▸ **Dataset extract**:
= = = =

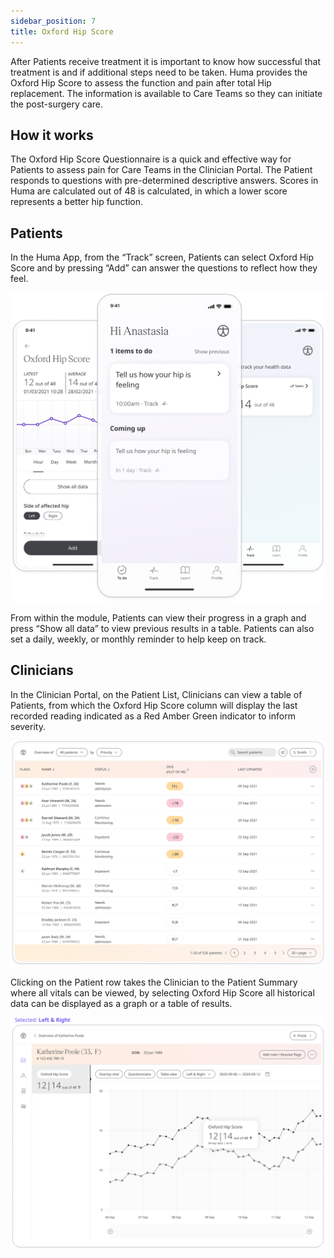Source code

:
 ```yaml
---
sidebar_position: 7
title: Oxford Hip Score
---
```

After Patients receive treatment it is important to know how successful that treatment is and if additional steps need to be taken. Huma provides the Oxford Hip Score to assess the function and pain after total Hip replacement. The information is available to Care Teams so they can initiate the post-surgery care.

## How it works

The Oxford Hip Score Questionnaire is a quick and effective way for Patients to assess pain for Care Teams in the Clinician Portal. The Patient responds to questions with pre-determined descriptive answers. Scores in Huma are calculated out of 48 is calculated, in which a lower score represents a better hip function.

## Patients

In the Huma App, from the “Track” screen, Patients can select Oxford Hip Score and by pressing “Add” can answer the questions to reflect how they feel.

![Oxford Hip Score in the Huma App](./assets/oxford-hip-score.png)

From within the module, Patients can view their progress in a graph and press “Show all data” to view previous results in a table. Patients can also set a daily, weekly, or monthly reminder to help keep on track.

## Clinicians

In the Clinician Portal, on the Patient List, Clinicians can view a table of Patients, from which the Oxford Hip Score column will display the last recorded reading indicated as a Red Amber Green indicator to inform severity. 

![Oxford Hip Score in the Clinician Portal](./assets/cp-patient-list-oxford-hip-score.png)

Clicking on the Patient row takes the Clinician to the Patient Summary where all vitals can be viewed, by selecting Oxford Hip Score all historical data can be displayed as a graph or a table of results.

![Oxford Hip Score in the Clinician Portal](./assets/cp-module-details-oxford-hip-score.png)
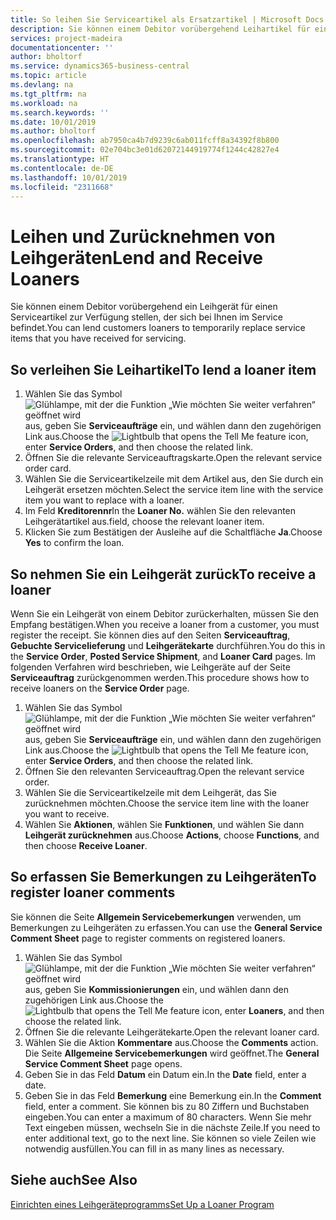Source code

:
 ```yaml
---
title: So leihen Sie Serviceartikel als Ersatzartikel | Microsoft Docs
description: Sie können einem Debitor vorübergehend Leihartikel für einen Serviceartikel zur Verfügung stellen, der sich bei Ihnen im Service befindet.
services: project-madeira
documentationcenter: ''
author: bholtorf
ms.service: dynamics365-business-central
ms.topic: article
ms.devlang: na
ms.tgt_pltfrm: na
ms.workload: na
ms.search.keywords: ''
ms.date: 10/01/2019
ms.author: bholtorf
ms.openlocfilehash: ab7950ca4b7d9239c6ab011fcff8a34392f8b800
ms.sourcegitcommit: 02e704bc3e01d62072144919774f1244c42827e4
ms.translationtype: HT
ms.contentlocale: de-DE
ms.lasthandoff: 10/01/2019
ms.locfileid: "2311668"
---
```

# <a name="lend-and-receive-loaners"></a><span data-ttu-id="3f019-103">Leihen und Zurücknehmen von Leihgeräten</span><span class="sxs-lookup"><span data-stu-id="3f019-103">Lend and Receive Loaners</span></span>
<span data-ttu-id="3f019-104">Sie können einem Debitor vorübergehend ein Leihgerät für einen Serviceartikel zur Verfügung stellen, der sich bei Ihnen im Service befindet.</span><span class="sxs-lookup"><span data-stu-id="3f019-104">You can lend customers loaners to temporarily replace service items that you have received for servicing.</span></span>  
  
## <a name="to-lend-a-loaner-item"></a><span data-ttu-id="3f019-105">So verleihen Sie Leihartikel</span><span class="sxs-lookup"><span data-stu-id="3f019-105">To lend a loaner item</span></span>    
1. <span data-ttu-id="3f019-106">Wählen Sie das Symbol ![Glühlampe, mit der die Funktion „Wie möchten Sie weiter verfahren“ geöffnet wird](media/ui-search/search_small.png "Wie möchten Sie weiter verfahren?") aus, geben Sie **Serviceaufträge** ein, und wählen dann den zugehörigen Link aus.</span><span class="sxs-lookup"><span data-stu-id="3f019-106">Choose the ![Lightbulb that opens the Tell Me feature](media/ui-search/search_small.png "Tell me what you want to do") icon, enter **Service Orders**, and then choose the related link.</span></span>  
2. <span data-ttu-id="3f019-107">Öffnen Sie die relevante Serviceauftragskarte.</span><span class="sxs-lookup"><span data-stu-id="3f019-107">Open the relevant service order card.</span></span>  
3. <span data-ttu-id="3f019-108">Wählen Sie die Serviceartikelzeile mit dem Artikel aus, den Sie durch ein Leihgerät ersetzen möchten.</span><span class="sxs-lookup"><span data-stu-id="3f019-108">Select the service item line with the service item you want to replace with a loaner.</span></span>  
4. <span data-ttu-id="3f019-109">Im Feld **Kreditorennr**</span><span class="sxs-lookup"><span data-stu-id="3f019-109">In the **Loaner No.**</span></span> <span data-ttu-id="3f019-110">wählen Sie den relevanten Leihgerätartikel aus.</span><span class="sxs-lookup"><span data-stu-id="3f019-110">field, choose the relevant loaner item.</span></span>  
5. <span data-ttu-id="3f019-111">Klicken Sie zum Bestätigen der Ausleihe auf die Schaltfläche **Ja**.</span><span class="sxs-lookup"><span data-stu-id="3f019-111">Choose **Yes** to confirm the loan.</span></span>  

## <a name="to-receive-a-loaner"></a><span data-ttu-id="3f019-112">So nehmen Sie ein Leihgerät zurück</span><span class="sxs-lookup"><span data-stu-id="3f019-112">To receive a loaner</span></span>  
<span data-ttu-id="3f019-113">Wenn Sie ein Leihgerät von einem Debitor zurückerhalten, müssen Sie den Empfang bestätigen.</span><span class="sxs-lookup"><span data-stu-id="3f019-113">When you receive a loaner from a customer, you must register the receipt.</span></span> <span data-ttu-id="3f019-114">Sie können dies auf den Seiten **Serviceauftrag**, **Gebuchte Servicelieferung** und **Leihgerätekarte** durchführen.</span><span class="sxs-lookup"><span data-stu-id="3f019-114">You do this in the **Service Order**, **Posted Service Shipment**, and **Loaner Card** pages.</span></span> <span data-ttu-id="3f019-115">Im folgenden Verfahren wird beschrieben, wie Leihgeräte auf der Seite **Serviceauftrag** zurückgenommen werden.</span><span class="sxs-lookup"><span data-stu-id="3f019-115">This procedure shows how to receive loaners on the **Service Order** page.</span></span>  
  
1. <span data-ttu-id="3f019-116">Wählen Sie das Symbol ![Glühlampe, mit der die Funktion „Wie möchten Sie weiter verfahren“ geöffnet wird](media/ui-search/search_small.png "Wie möchten Sie weiter verfahren?") aus, geben Sie **Serviceaufträge** ein, und wählen dann den zugehörigen Link aus.</span><span class="sxs-lookup"><span data-stu-id="3f019-116">Choose the ![Lightbulb that opens the Tell Me feature](media/ui-search/search_small.png "Tell me what you want to do") icon, enter **Service Orders**, and then choose the related link.</span></span>  
2. <span data-ttu-id="3f019-117">Öffnen Sie den relevanten Serviceauftrag.</span><span class="sxs-lookup"><span data-stu-id="3f019-117">Open the relevant service order.</span></span>  
3. <span data-ttu-id="3f019-118">Wählen Sie die Serviceartikelzeile mit dem Leihgerät, das Sie zurücknehmen möchten.</span><span class="sxs-lookup"><span data-stu-id="3f019-118">Choose the service item line with the loaner you want to receive.</span></span>  
4. <span data-ttu-id="3f019-119">Wählen Sie **Aktionen**, wählen Sie **Funktionen**, und wählen Sie dann **Leihgerät zurücknehmen** aus.</span><span class="sxs-lookup"><span data-stu-id="3f019-119">Choose **Actions**, choose **Functions**, and then choose **Receive Loaner**.</span></span>  

## <a name="to-register-loaner-comments"></a><span data-ttu-id="3f019-120">So erfassen Sie Bemerkungen zu Leihgeräten</span><span class="sxs-lookup"><span data-stu-id="3f019-120">To register loaner comments</span></span>  
<span data-ttu-id="3f019-121">Sie können die Seite **Allgemein Servicebemerkungen** verwenden, um Bemerkungen zu Leihgeräten zu erfassen.</span><span class="sxs-lookup"><span data-stu-id="3f019-121">You can use the **General Service Comment Sheet** page to register comments on registered loaners.</span></span>  
  
1. <span data-ttu-id="3f019-122">Wählen Sie das Symbol ![Glühlampe, mit der die Funktion „Wie möchten Sie weiter verfahren“ geöffnet wird](media/ui-search/search_small.png "Wie möchten Sie weiter verfahren?") aus, geben Sie **Kommissionierungen** ein, und wählen dann den zugehörigen Link aus.</span><span class="sxs-lookup"><span data-stu-id="3f019-122">Choose the ![Lightbulb that opens the Tell Me feature](media/ui-search/search_small.png "Tell me what you want to do") icon, enter **Loaners**, and then choose the related link.</span></span>  
2. <span data-ttu-id="3f019-123">Öffnen Sie die relevante Leihgerätekarte.</span><span class="sxs-lookup"><span data-stu-id="3f019-123">Open the relevant loaner card.</span></span>  
3. <span data-ttu-id="3f019-124">Wählen Sie die Aktion **Kommentare** aus.</span><span class="sxs-lookup"><span data-stu-id="3f019-124">Choose the **Comments** action.</span></span> <span data-ttu-id="3f019-125">Die Seite **Allgemeine Servicebemerkungen** wird geöffnet.</span><span class="sxs-lookup"><span data-stu-id="3f019-125">The **General Service Comment Sheet** page opens.</span></span>  
4. <span data-ttu-id="3f019-126">Geben Sie in das Feld **Datum** ein Datum ein.</span><span class="sxs-lookup"><span data-stu-id="3f019-126">In the **Date** field, enter a date.</span></span>  
5. <span data-ttu-id="3f019-127">Geben Sie in das Feld **Bemerkung** eine Bemerkung ein.</span><span class="sxs-lookup"><span data-stu-id="3f019-127">In the **Comment** field, enter a comment.</span></span> <span data-ttu-id="3f019-128">Sie können bis zu 80 Ziffern und Buchstaben eingeben.</span><span class="sxs-lookup"><span data-stu-id="3f019-128">You can enter a maximum of 80 characters.</span></span> <span data-ttu-id="3f019-129">Wenn Sie mehr Text eingeben müssen, wechseln Sie in die nächste Zeile.</span><span class="sxs-lookup"><span data-stu-id="3f019-129">If you need to enter additional text, go to the next line.</span></span> <span data-ttu-id="3f019-130">Sie können so viele Zeilen wie notwendig ausfüllen.</span><span class="sxs-lookup"><span data-stu-id="3f019-130">You can fill in as many lines as necessary.</span></span>  
  
## <a name="see-also"></a><span data-ttu-id="3f019-131">Siehe auch</span><span class="sxs-lookup"><span data-stu-id="3f019-131">See Also</span></span>  
[<span data-ttu-id="3f019-132">Einrichten eines Leihgeräteprogramms</span><span class="sxs-lookup"><span data-stu-id="3f019-132">Set Up a Loaner Program</span></span>](service-how-setup-loaner-program.md)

= = = =

▸ **Work required**:
Leaving out the pictures, restate each line of the listing above verbatim, from the opening line to the line bearing "the Huma App](./assets/oxford-hip-score.png)", inclusive, and no more.

▸ **Solution**:
Source code

:
 ```yaml
---
sidebar_position: 7
title: Oxford Hip Score
---
```

After Patients receive treatment it is important to know how successful that treatment is and if additional steps need to be taken. Huma provides the Oxford Hip Score to assess the function and pain after total Hip replacement. The information is available to Care Teams so they can initiate the post-surgery care.

## How it works

The Oxford Hip Score Questionnaire is a quick and effective way for Patients to assess pain for Care Teams in the Clinician Portal. The Patient responds to questions with pre-determined descriptive answers. Scores in Huma are calculated out of 48 is calculated, in which a lower score represents a better hip function.

## Patients

In the Huma App, from the “Track” screen, Patients can select Oxford Hip Score and by pressing “Add” can answer the questions to reflect how they feel.

![Oxford Hip Score in the Huma App](./assets/oxford-hip-score.png)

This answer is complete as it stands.